Un père de famille est soupçonné d'avoir tué son enfant de 8 ans avant de se donner la mort. L'enfant devait être placé ce lundi. Un placement dénoncé par l'avocate du père de famille qui avait la garde de son fils depuis 4 ans.

Un père de famille de 47 ans est soupçonné d'avoir tué son fils de 8 ans avant de se suicider. Les corps carbonisés du père et du petit garçon ont été retrouvés le même jour à quelques centaines de mètres de leur domicile à Villeparois en Haute-Saône.

Le parquet de Vesoul a ouvert une enquête pour homicide volontaire.
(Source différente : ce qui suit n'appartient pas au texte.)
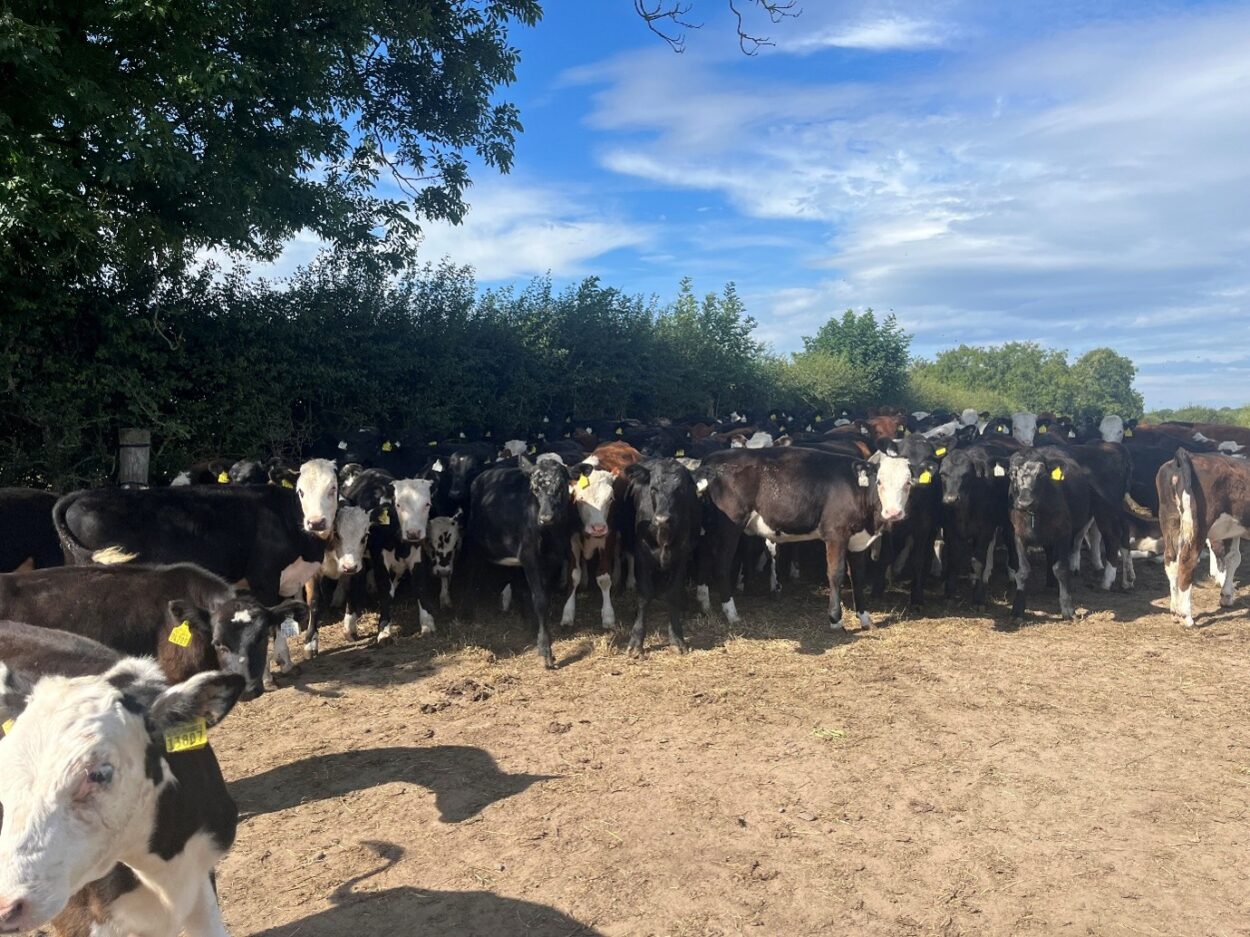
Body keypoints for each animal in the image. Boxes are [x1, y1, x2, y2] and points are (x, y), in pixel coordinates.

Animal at [465, 458, 578, 668]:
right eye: (534, 488)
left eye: (561, 486)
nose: (546, 518)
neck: (549, 533)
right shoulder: (529, 555)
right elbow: (540, 599)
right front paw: (546, 650)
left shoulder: (555, 558)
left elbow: (545, 595)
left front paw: (539, 634)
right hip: (475, 544)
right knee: (472, 574)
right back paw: (469, 613)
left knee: (520, 587)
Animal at [622, 460, 700, 656]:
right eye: (653, 488)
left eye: (680, 489)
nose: (662, 519)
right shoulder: (642, 554)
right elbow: (644, 595)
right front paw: (636, 641)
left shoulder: (682, 555)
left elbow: (672, 593)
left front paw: (677, 638)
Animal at [695, 446, 914, 631]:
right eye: (879, 481)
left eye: (908, 483)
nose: (894, 512)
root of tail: (712, 459)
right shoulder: (836, 534)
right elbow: (836, 574)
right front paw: (835, 620)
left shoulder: (858, 541)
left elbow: (858, 578)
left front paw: (865, 619)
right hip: (730, 526)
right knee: (722, 565)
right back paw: (731, 613)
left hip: (710, 528)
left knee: (704, 558)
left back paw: (705, 604)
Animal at [1157, 450, 1250, 626]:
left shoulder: (1234, 529)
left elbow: (1234, 558)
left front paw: (1226, 595)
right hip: (1198, 524)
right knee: (1187, 560)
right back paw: (1186, 616)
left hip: (1170, 519)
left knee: (1171, 560)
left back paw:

L'autopsie doit le confirmer ce jeudi l'identité des deux victimes. Ce père de famille, en instance de divorce avait obtenu la garde exclusive de son enfant depuis 4 ans. Mais fin mai, une juge des enfants du tribunal de Vesoul avait décidé après une enquête des services sociaux de placer l'enfant dans une famille d'accueil.

Le père avait fait appel, l'audience devait avoir lieu en septembre mais l'appel n'était pas suspensif et le petit garçon devait être retiré à son père lundi.

Cela faisait un mois que Hervé Delaunay vivait dans l'attente que son fils de 8 ans soit placé en famille d'accueil. Une décision d'une juge des enfants incompréhensible pour son avocate Marie Grimaud: "C'est ce qu'on appelle un placement abusif au regard de la motivation totalement superficielle qu'il y avait un lien trop fort, trop fusionnel entre ce père et cet enfant. Cela faisait quatre ans qu'il avait la garde exclusive de ce petit garçon".

"Il va faire l'objet de propos de comportements extrêmement violents"

Maitre Grimaud reçoit des appels quasi quotidiens de ce père de famille: "Je vais être extrêmement inquiète par l'état de détresse dans lequel sombre mon client. Il va faire l'objet de propos de comportements extrêmement violents de la part des services sociaux".

Jeudi dernier, elle adresse deux courriel avec la mention "urgent" en rouge à la juge des enfants et à sa supérieure la présidente du tribunal de Vesoul pour demander de suspendre la décision de placement: "J'ai dit à la juge que ce placement allait entraîner de nombreuses ruptures. Ce n'est pas tous les jours qu'un avocat parle d'une issue tragique probable".

Quatre jours après, on retrouvait les corps sans vie de Hervé Delaunay et son fils.